Die 'Raumenergie' soll eine - der Physik unbekannte - nutzbare Energie sein, die den ganzen Raum ausfüllt. Die Physik kennt etwas ähnliches, nämlich das 'Quantenvakuum', dessen Energie, genauso wie die 'Nullpunkt-Energie', zwar existent aber nicht nutzbar ist. Das ist (entfernt) vergleichbar mit dem Gewicht einer Wanduhr. Nach dem Hochziehen hat es viel (potentielle) Energie, die beim Absinken die Uhr antreibt. Am Ende, wenn die Kette am Ende ist oder das Gewicht auf dem Fußboden aufsitzt, hat das Gewicht natürlich immernoch Energie. Diese kann aber nicht mehr genutzt werden - man müsste eine längere Kette nehmen und ein Loch in den Fußboden graben. Wenn das Gewicht dann am Erdmittelpunkt angekommen ist, ist endgültig Ende. ;)

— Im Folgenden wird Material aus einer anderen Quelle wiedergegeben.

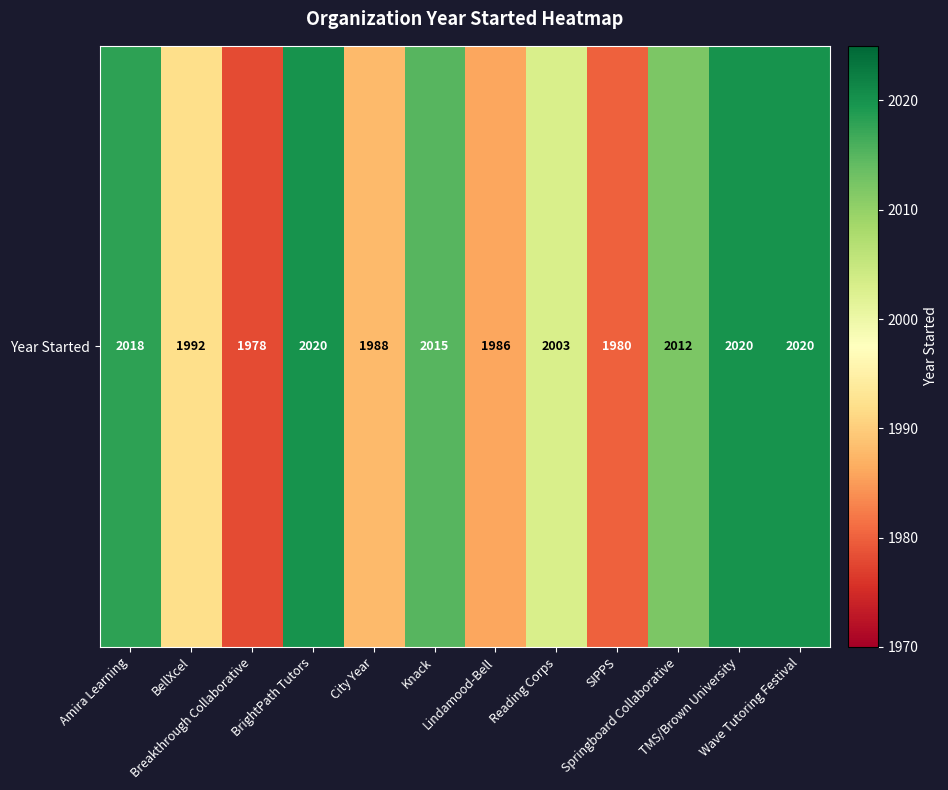

Read the value at Knack.

2015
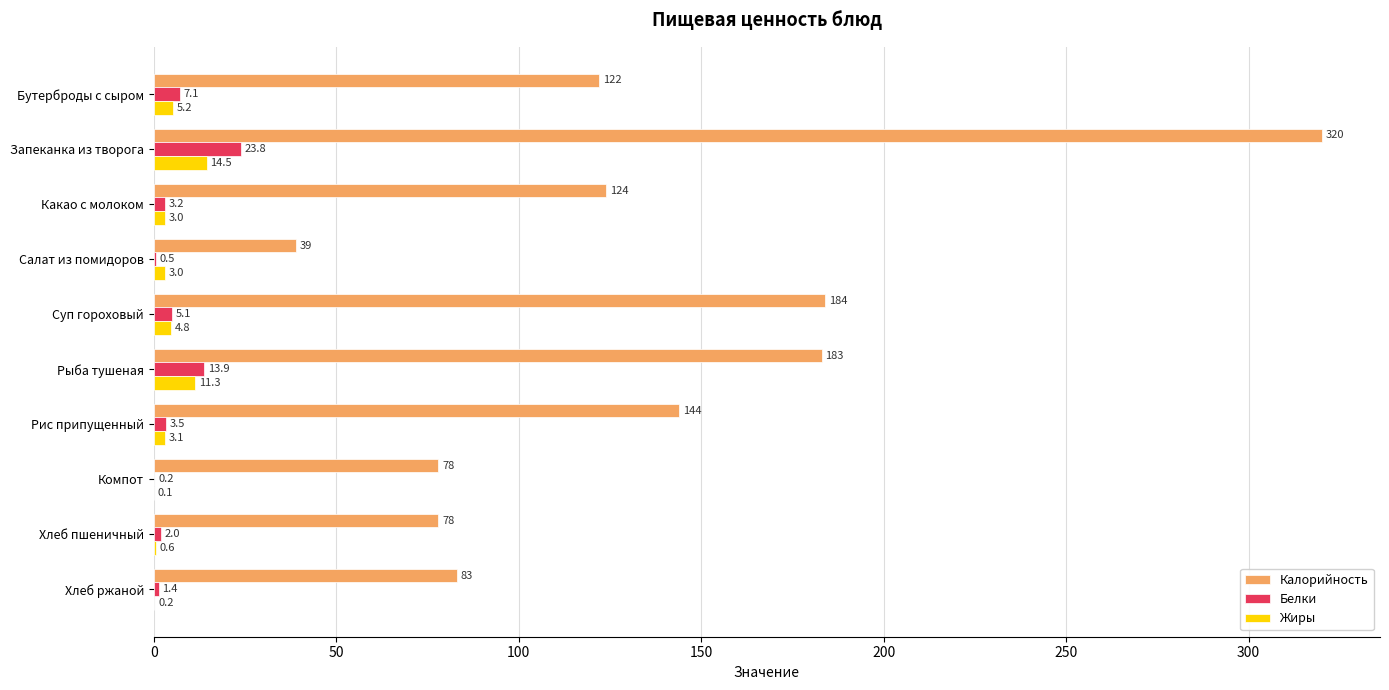

Between Рыба тушеная and Хлеб ржаной, which series saw the biggest shift?

Калорийность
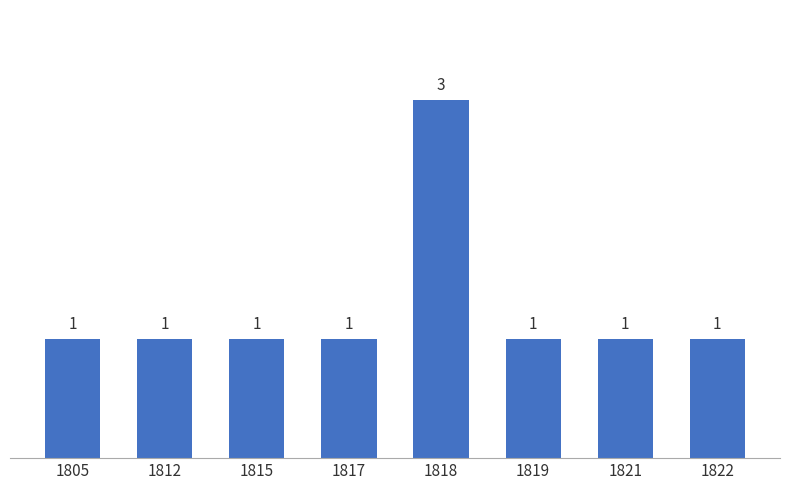

Reading left to right, list all the values displayed in this chart.

1	1	1	1	3	1	1	1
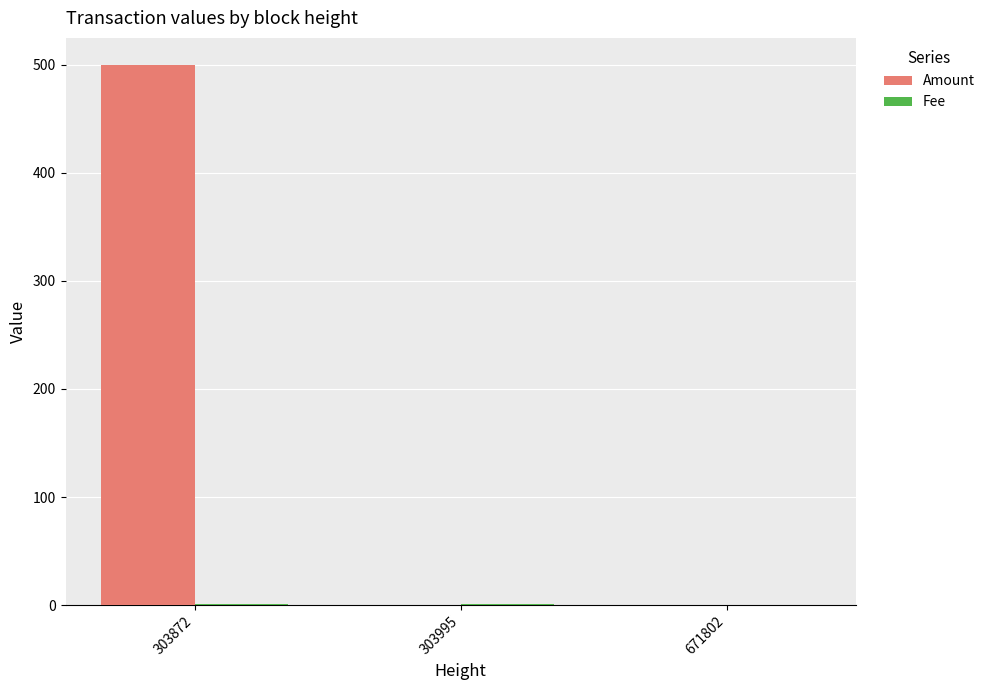

What is the total value across all series at 303995?

1.0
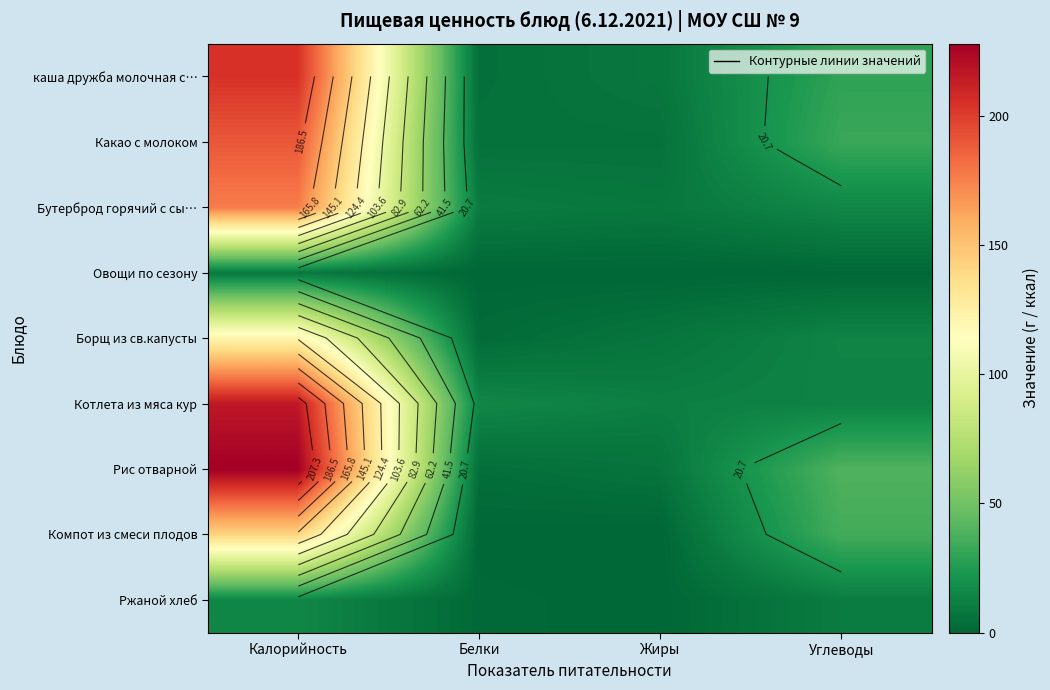

Rank the categories by Какао с молоком value from highest to lowest.

Калорийность, Углеводы, Жиры, Белки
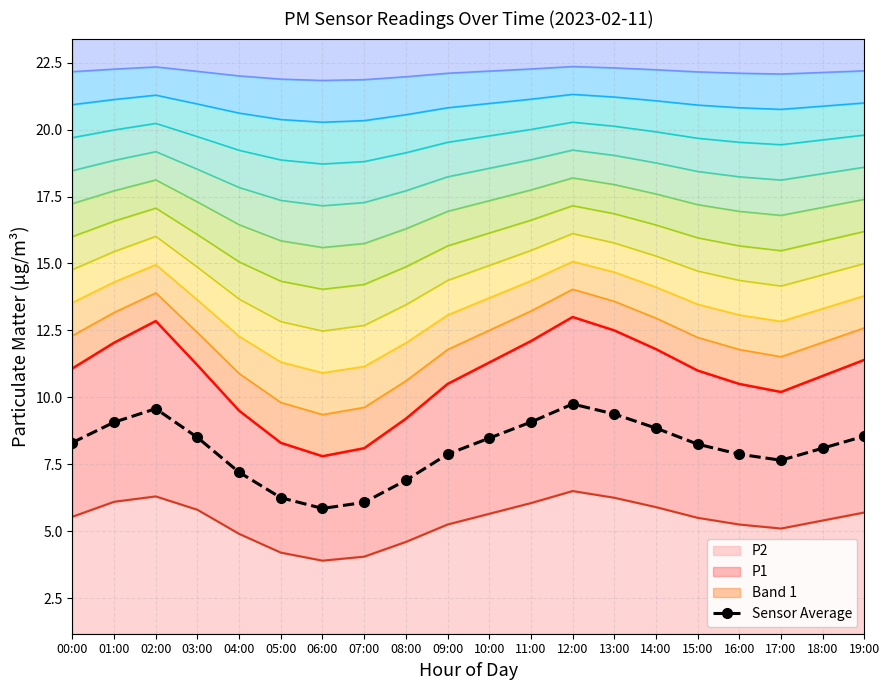

How many interior local valleys (lower than both neighbors) does the data have?

2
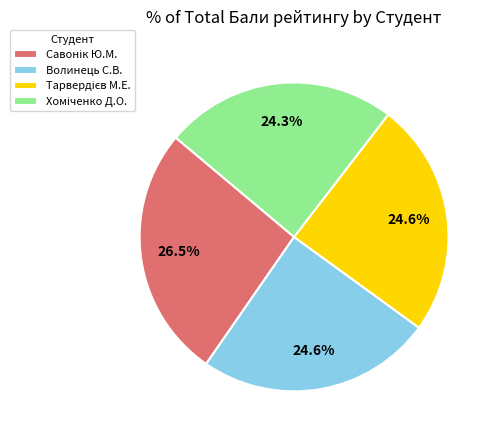

Is Волинець С.В. the majority of the pie?

No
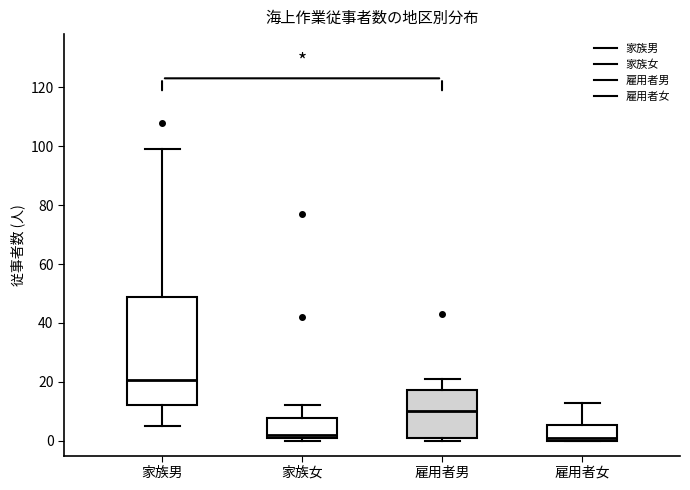

Which box has the highest median line?

家族男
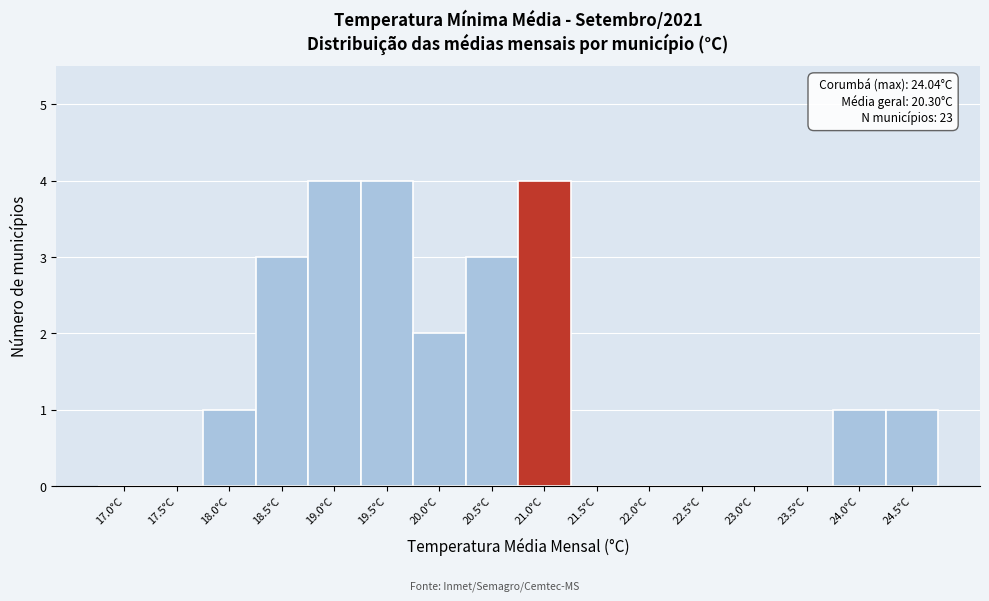

Reading right to left, what are all the values shown in this chart?

24.5°C=1	24.0°C=1	23.5°C=0	23.0°C=0	22.5°C=0	22.0°C=0	21.5°C=0	21.0°C=4	20.5°C=3	20.0°C=2	19.5°C=4	19.0°C=4	18.5°C=3	18.0°C=1	17.5°C=0	17.0°C=0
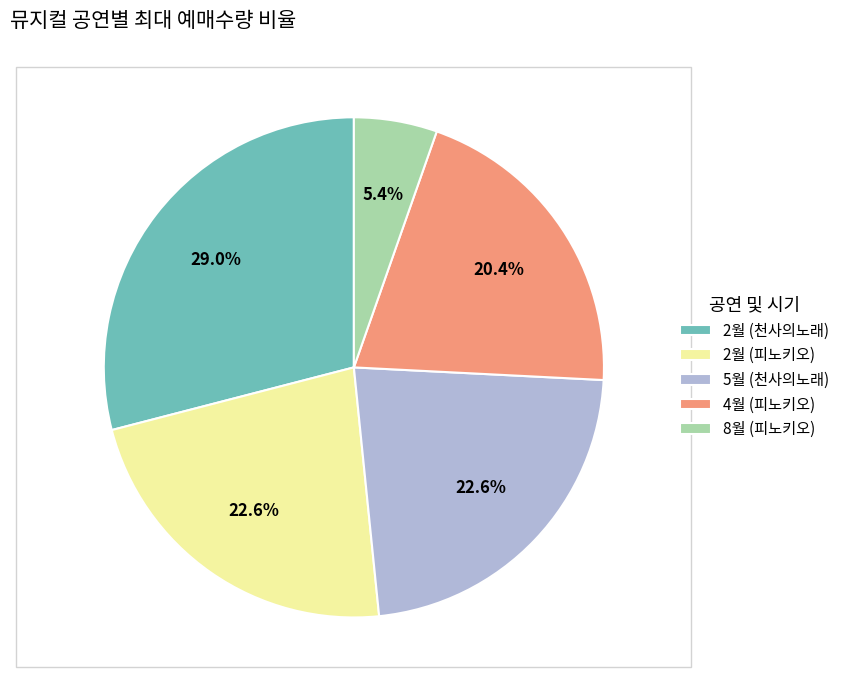

Approximately how many times larger is the value at 5월 (천사의노래) compared to 4월 (피노키오)?

1.1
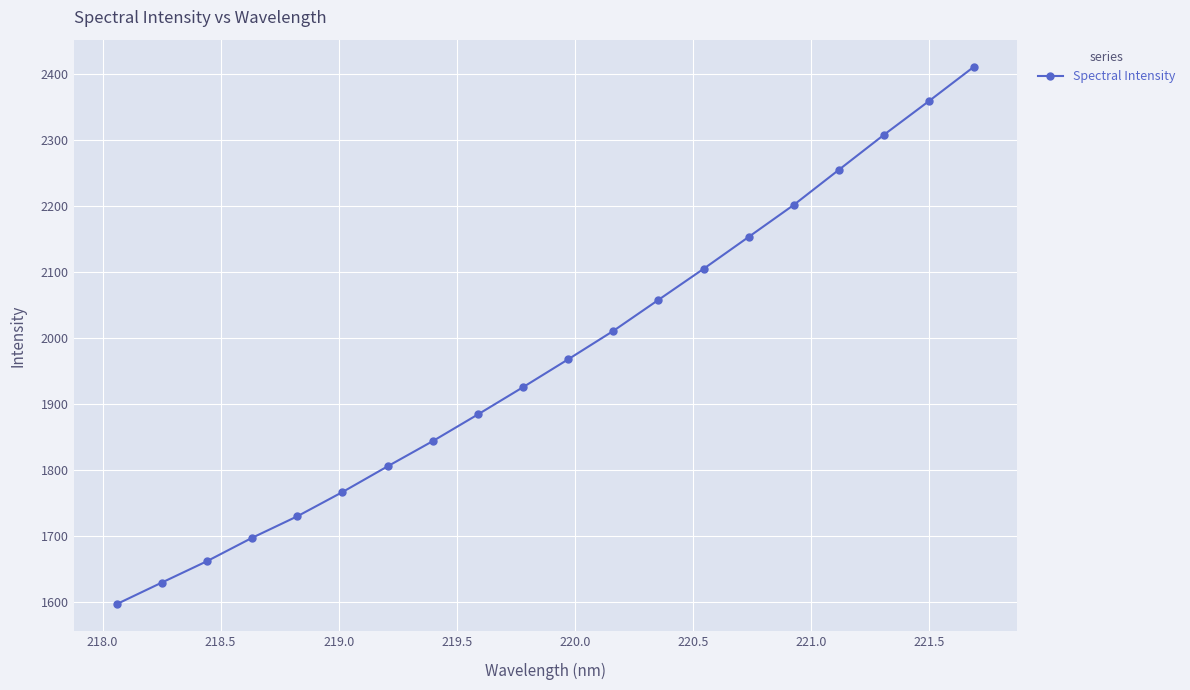

Does the chart have visible grid lines?

Yes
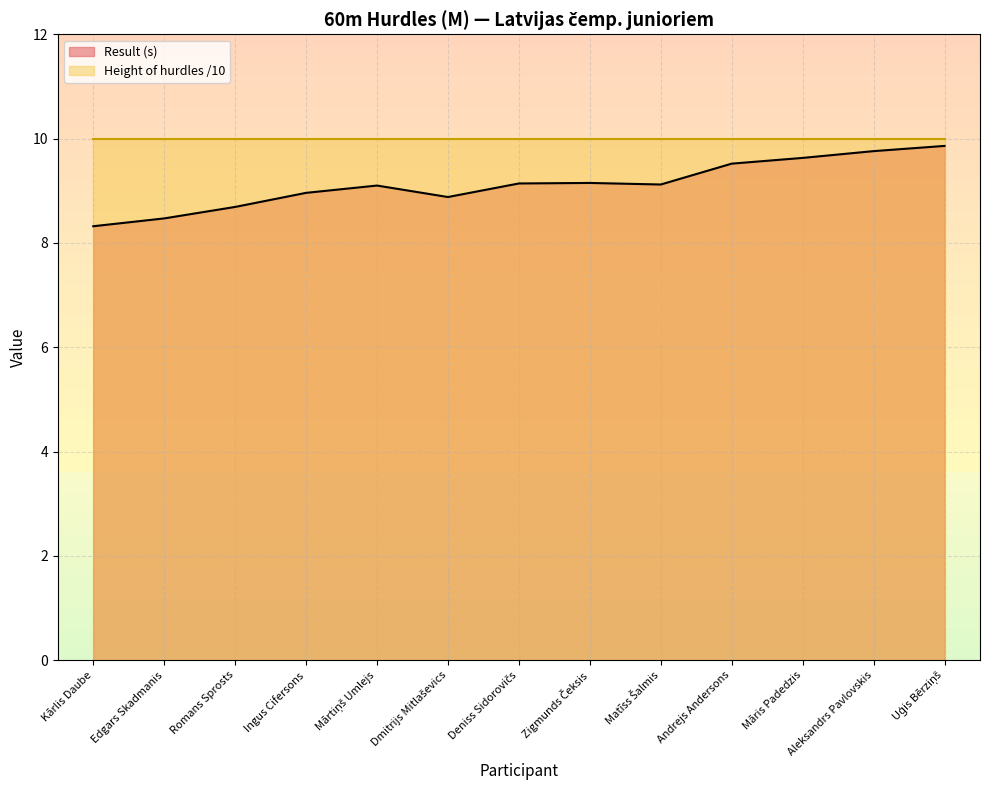

What is the difference between the second highest and second lowest values?

1.3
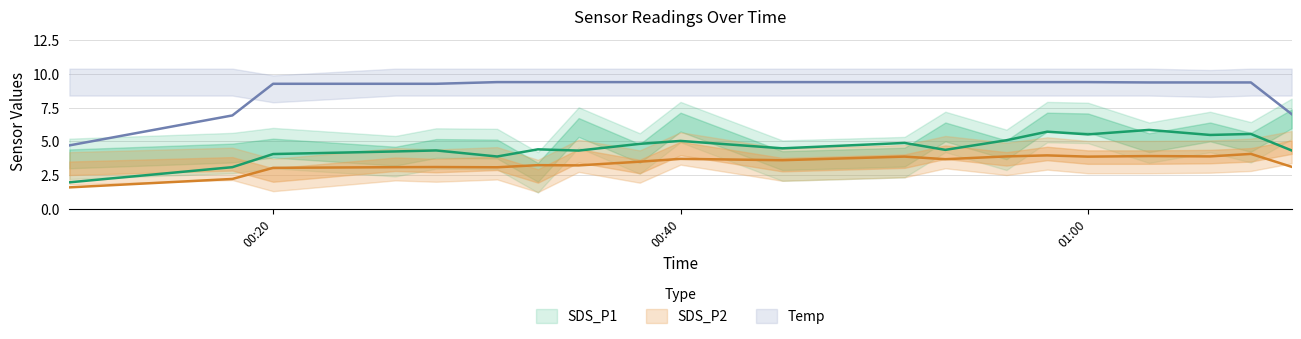

What is the difference between the highest and lowest values at 2022/11/05 00:58?

5.3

Die 'Dunkle Energie' ist eine Art Platzhalter für etwas, das theoretisch da sein müsste, um Beobachtungen des Weltalls zu erklären, was aber noch nicht direkt nachgewiesen wurde und erst recht nicht nutzbar ist.

Wie die Einkopplung stattfinden soll, ist mir unbekannt. Es wird viel experimentiert mit Antennen, Erdungen, zusätzlichen mechanischen und elektrischen Resonanzeffekten und Dauermagneten.